In its latest report, the US-based credit rating
agency Moody’s said that the performance of the banking sector’s loan portfolio
has continued to improve, particularly following the rollout of the Kingdom’s
national diversification agenda aimed at reducing dependence on hydrocarbon
revenue.
Emphasizing the banking sector’s growth, the Saudi
Central Bank, also known as SAMA, reported that the aggregate profit before
zakat and tax of banks operating in the Kingdom reached an unprecedented SR7.83
billion ($2.1 billion) in July, reflecting a 23 percent annual increase.
“We expect this trend to persist over the coming
12 to 18 months, further boosting the non-hydrocarbon economy where banks
largely operate. Saudi borrowers’ repayment capacity is also supported by
government policies and reforms,” said Lea Hanna, an analyst at Moody’s.
She added: “Saudi banks are enjoying lower
delinquencies in their loan portfolios, while provisions cover nonperforming
loans fully.”
According to Moody’s, Saudi Arabia’s real
non-hydrocarbon gross domestic product is expected to grow robustly, by
approximately 5.5 percent in both 2024 and 2025, driven by government
investments in large infrastructure projects that will increase demand for
credit during these years.
The agency also highlighted that construction,
along with sectors such as tourism and entertainment, will play a vital role in
shaping the growth of Saudi banks’ loan books.
“Although the contribution of giga projects, such
as Red Sea and Qiddiyah, to total corporate lending will remain significant,
diversification into new sectors, such as tourism, entertainment and renewable
energy provide attractive lending opportunities,” said Moody’s.
The report further indicated that lending to small
and medium enterprises in Saudi Arabia has increased, although it still
represents a small fraction of the overall sector loan book.
Moody’s also pointed out potential risks that
could impact the asset quality of banks, including a prolonged period of low oil
prices and possible changes in government policy.
“They (banks in Saudi Arabia) remain exposed to
downside risks should there be a reversal in economic momentum or a relaxation
in authorities’ active support in managing system asset risks,” said Hanna.

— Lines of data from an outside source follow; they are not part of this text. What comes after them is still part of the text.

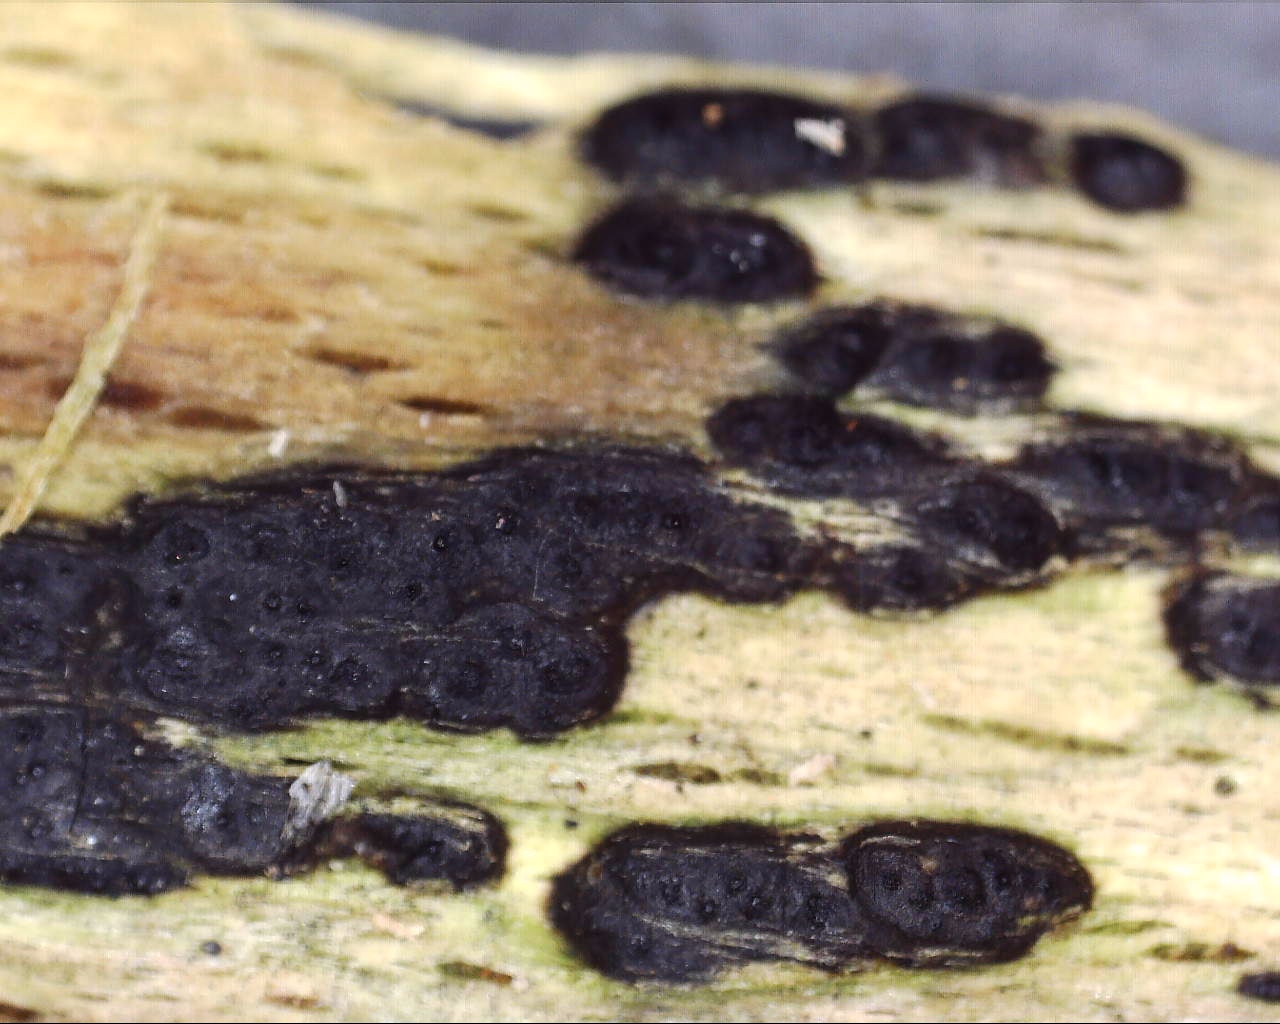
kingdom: Fungi
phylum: Ascomycota
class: Sordariomycetes
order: Xylariales
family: Xylariaceae
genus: Nemania
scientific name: Nemania confluens
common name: indsænket kuldyne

In July, another report from Moody’s stated that
Saudi banks are likely to see their client base expand due to government-backed
economic diversification efforts that are promoting innovation and boosting
productivity in the Kingdom.
The analysis also noted that Saudi Arabia and Oman
were the top two Gulf Cooperation Council countries with the lowest volatility
in non-oil sector expansion from 2020 to 2023.